Тут на дворик пришел и старик Алаушас. Сел рядом со мной на камень перед порогом.
— Так-то, сынок, — заговорил он после долгого молчания. — Скоро и скворцы прилетят. Кончился твой отдых, а?
Я промолчал.
— Кончился, сынок. Все на свете кончается, — опять заговорил он, — все проходит… И так быстро проходит, что и увидеть не успеешь, а? Вот и я, доживаю свой век, состарился, как пень, а будто и вовсе не жил… — Он замолчал, набивая себе трубку, долго зажигал ее, высекая огонь кремнем. — Но ты не унывай, — сказал, выпуская дым. — Отпасешь еще год, и опять будет отдых. Всего еще будет в твоей жизни.
— Дядя Алаушас, помнишь, как помирала наша мама?
— Так не померла же.
— Не померла, только я спрашивал тогда тебя: помрет мама или не помрет?
— И это помню.
— А ты, дядя, ничего тогда мне не сказал.
— Я?
— Ты, дядя.
— Не помню… — проговорил он. — Не припомню, как там было.
— Да ты врешь, дядя Алаушас, — сказал я сердито. — Все ты помнишь, все знаешь.
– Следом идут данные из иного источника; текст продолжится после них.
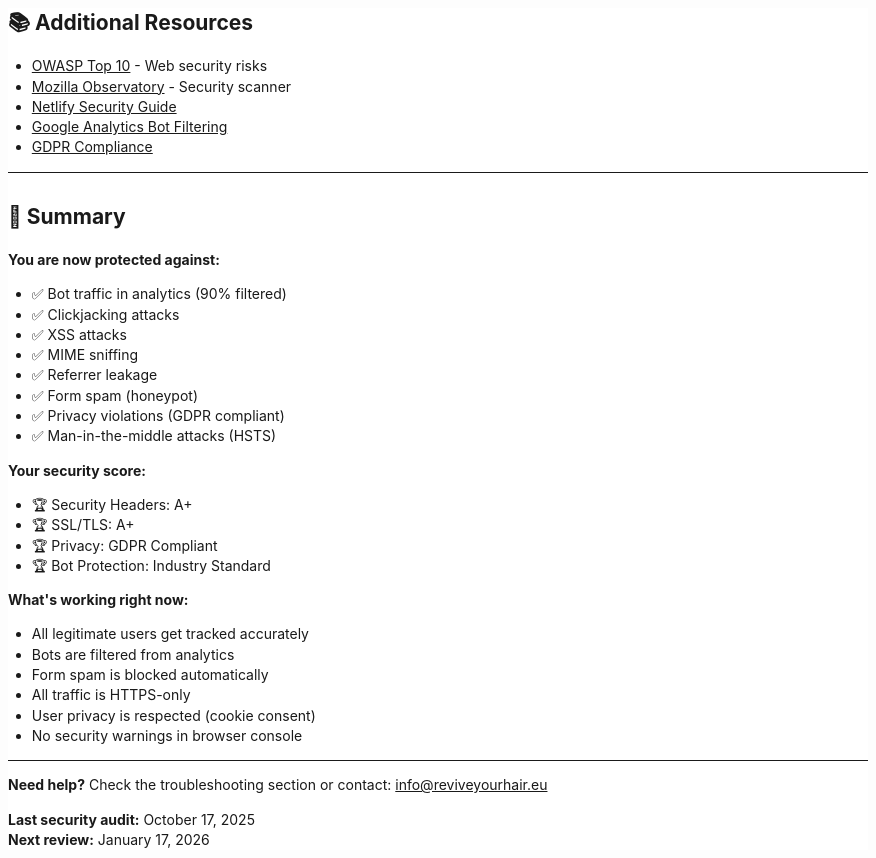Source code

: ## 📚 Additional Resources

- [OWASP Top 10](https://owasp.org/www-project-top-ten/) - Web security risks
- [Mozilla Observatory](https://observatory.mozilla.org/) - Security scanner
- [Netlify Security Guide](https://docs.netlify.com/security/secure-access-to-sites/)
- [Google Analytics Bot Filtering](https://support.google.com/analytics/answer/2795830)
- [GDPR Compliance](https://gdpr.eu/compliance/)

---

## 🎯 Summary

**You are now protected against:**
- ✅ Bot traffic in analytics (90% filtered)
- ✅ Clickjacking attacks
- ✅ XSS attacks
- ✅ MIME sniffing
- ✅ Referrer leakage
- ✅ Form spam (honeypot)
- ✅ Privacy violations (GDPR compliant)
- ✅ Man-in-the-middle attacks (HSTS)

**Your security score:**
- 🏆 Security Headers: A+
- 🏆 SSL/TLS: A+
- 🏆 Privacy: GDPR Compliant
- 🏆 Bot Protection: Industry Standard

**What's working right now:**
- All legitimate users get tracked accurately
- Bots are filtered from analytics
- Form spam is blocked automatically
- All traffic is HTTPS-only
- User privacy is respected (cookie consent)
- No security warnings in browser console

---

**Need help?** Check the troubleshooting section or contact: info@reviveyourhair.eu

**Last security audit:** October 17, 2025  
**Next review:** January 17, 2026
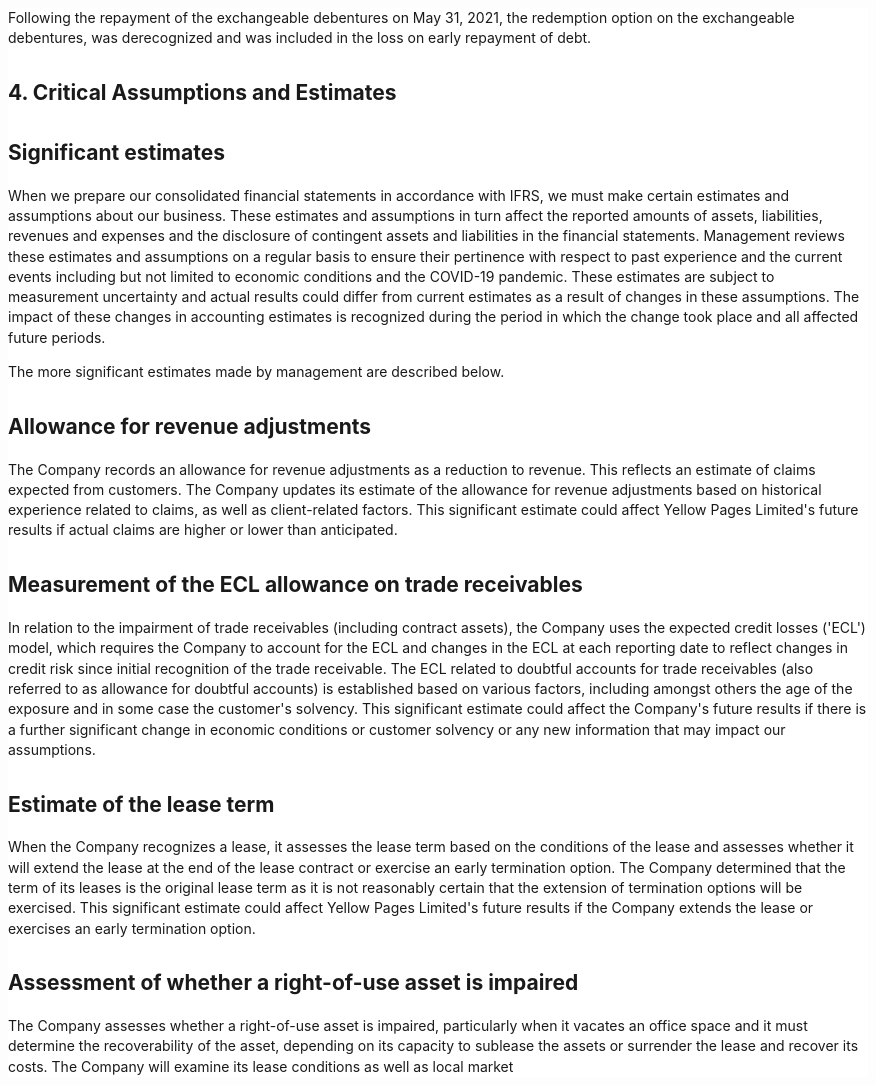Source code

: Following the repayment of the exchangeable debentures on May 31, 2021, the redemption option on the exchangeable debentures, was derecognized and was included in the loss on early repayment of debt.

## 4. Critical Assumptions and Estimates

## Significant estimates

When we prepare our consolidated financial statements in accordance with IFRS, we must make certain estimates and assumptions about our business. These estimates and assumptions in turn affect the reported amounts of assets, liabilities, revenues and expenses and the disclosure of contingent assets and liabilities in the financial statements. Management reviews these estimates and assumptions on a regular basis to ensure their pertinence with respect to past experience and the current events including but not limited to economic conditions and the COVID-19 pandemic. These estimates are subject to measurement uncertainty and actual results could differ from current estimates as a result of changes in these assumptions. The impact of these changes in accounting estimates is recognized during the period in which the change took place and all affected future periods.

The more significant estimates made by management are described below.

## Allowance for revenue adjustments

The Company records an allowance for revenue adjustments as a reduction to revenue. This reflects an estimate of claims expected from customers. The Company updates its estimate of the allowance for revenue adjustments based on historical experience related to claims, as well as client-related factors. This significant estimate could affect Yellow Pages Limited's future results if actual claims are higher or lower than anticipated.

## Measurement of the ECL allowance on trade receivables

In relation to the impairment of trade receivables (including contract assets), the Company uses the expected credit losses ('ECL') model, which requires the Company to account for the ECL and changes in the ECL at each reporting date to reflect changes in credit risk since initial recognition of the trade receivable. The ECL related to doubtful accounts for trade receivables (also referred to as allowance for doubtful accounts) is established based on various factors, including amongst others the age of the exposure and in some case the customer's solvency. This significant estimate could affect the Company's future results if there is a further significant change in economic conditions or customer solvency or any new information that may impact our assumptions.

## Estimate of the lease term

When the Company recognizes a lease, it assesses the lease term based on the conditions of the lease and assesses whether it will extend the lease at the end of the lease contract or exercise an early termination option. The Company determined that the term of its leases is the original lease term as it is not reasonably certain that the extension of termination options will be exercised. This significant estimate could affect Yellow Pages Limited's future results if the Company extends the lease or exercises an early termination option.

## Assessment of whether a right-of-use asset is impaired

The Company assesses whether a right-of-use asset is impaired, particularly when it vacates an office space and it must determine the recoverability of the asset, depending on its capacity to sublease the assets or surrender the lease and recover its costs. The Company will examine its lease conditions as well as local market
И тогда знал, только почему не сказал?
Алаушас не спеша сосал свою вонючую трубку.
— Видишь, сынок, — опять заговорил он. — Я рассуждаю так: если не найдешь ничего хорошего сказать человеку, то молчи.
Чмокнул трубкой раз, чмокнул другой, сплюнул краем губ.
— Вот хоть и ты. Приедет новый хозяин тебя нанимать, ты молчи, ничего не говори.
— Чего не говорить?
— Что мама хворала, что буренку продали, что… Э, ничего не надо говорить. Какая радость хозяину знать, что ты болел тифом? — Улыбнулся, прищурил глаза и хитро добавил: — Узнает — не наймет, поедет искать подпаска в здоровых избах. Вот, стало быть, и молчи, если не найдется ничего хорошего сказать человеку, — твердо сказал он.
И положил руку мне на плечо.
Не нужен
Великий пост был уже на исходе, и полозья саней глубоко проваливались в снег, взвизгивали на щебне большака. Было пасмурно, в воздухе висела мелкая водяная пыль, назойливо проникавшая сквозь все швы до самого тела. В сером тумане тонули придорожные деревья, кусты, разбросанные там и сям хутора. Но так было днем, когда мы с новым хозяином выехали из дома. А теперь уж сгущались серые сумерки, близился вечер. И вместо убогих избушек с соломенными крышами, стоявших поодиночке или жавшихся кучками вдоль дороги, стали попадаться хутора зажиточных хозяев. Стояли они поодаль друг от друга — не перекликнуться, — обнесены были крепкими, заботливо сохраняемыми заборами, широко опоясаны высокими елями и липами, утопали в садах и ягодных кустарниках. Все строения просторные, крыты красной черепицей или жестью, а жилые дома к тому же сверху обшиты досками и толем. Глядя на них, я все думал: в котором же из этих сытых хуторов проведу я новое лето?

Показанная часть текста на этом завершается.